A simple web page cache

Our project this week involves web scraping. The first thing I did was write a little code to cache web pages locally. That way, I’m a better web citizen for not hitting the host with repeat requests for the same page, and I can work faster when refining my design and algorithms.

The cache is very basic. The function get_page takes a URL and returns the page as a string. The first time you get a URL, it downloads it (using requests.get), saves a copy in a .\cache subdirectory, and returns the text. The next time you request the same URL, it returns the cached copy.

The cache uses uuid.uuid4 to generate unique names for the local files, and a simple dictionary as the index that maps URLs to file names.

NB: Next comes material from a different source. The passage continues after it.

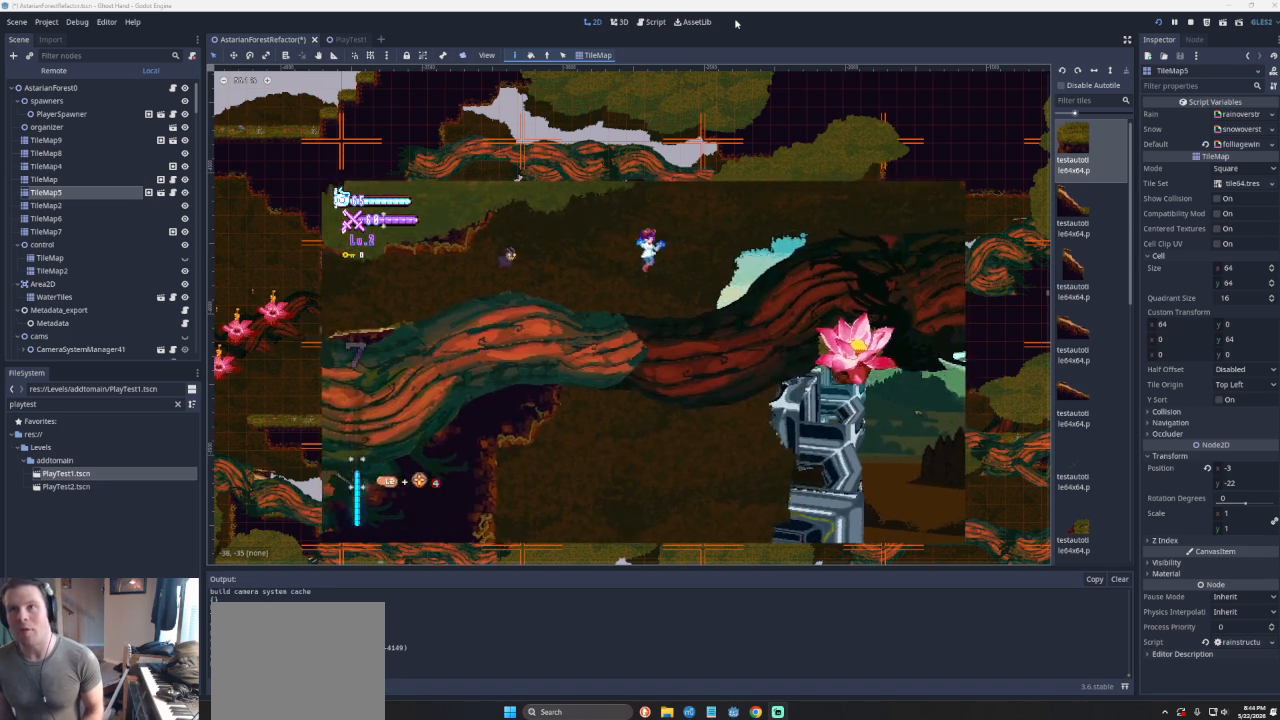
{"buttons": ["CROSS"], "left_stick": "right", "events": [[133, "CROSS", "up"], [433, "CROSS", "down"]]}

The index is saved in the ./cache/index.pkl.

To discard the cache and start over, just delete the ./cache directory.

Here’s the code:

import os
import pickle
import requests
import uuid

_cache = None
_cache_dir = "./cache"
_cache_index = os.path.join(_cache_dir, 'index.pkl')

def cache_init():
    global _cache
    if _cache == None:
        if os.path.exists(_cache_index):
            with open(_cache_index, 'rb') as fd:
                _cache = pickle.load(fd)
        else:
            _cache = {}
    return _cache

def cache_get(key):
    return cache_init().get(key, '')

def cache_add(key, value):
    cache = cache_init()
    cache[key] = value
    with open(_cache_index, 'wb') as fd:
       pickle.dump(cache, fd)

def get_page(url):
    """Get a web page."""

    # Check if we have this page
    
    filename = cache_get(url)
    if filename and os.path.exists(filename):
        with open(filename, 'rb') as fd:
            return fd.read()

    # Otherwise, download the page ...
    
    r = requests.get(url, timeout=10)
    r.raise_for_status()
    
    # ... and cache it

    global _cache_dir
    if not os.path.isdir(_cache_dir):
        os.mkdir(_cache_dir)
        
    if not filename:
        filename = os.path.join(_cache_dir, uuid.uuid4().hex)

    with open(filename, 'wb') as fd:
        for chunk in r.iter_content(chunk_size=4096):
            fd.write(chunk)

    cache_add(url, filename)
    
    return r.text

Nothing fancy here. Just enough to do the job for this project. Enjoy!

Written on January 21, 2017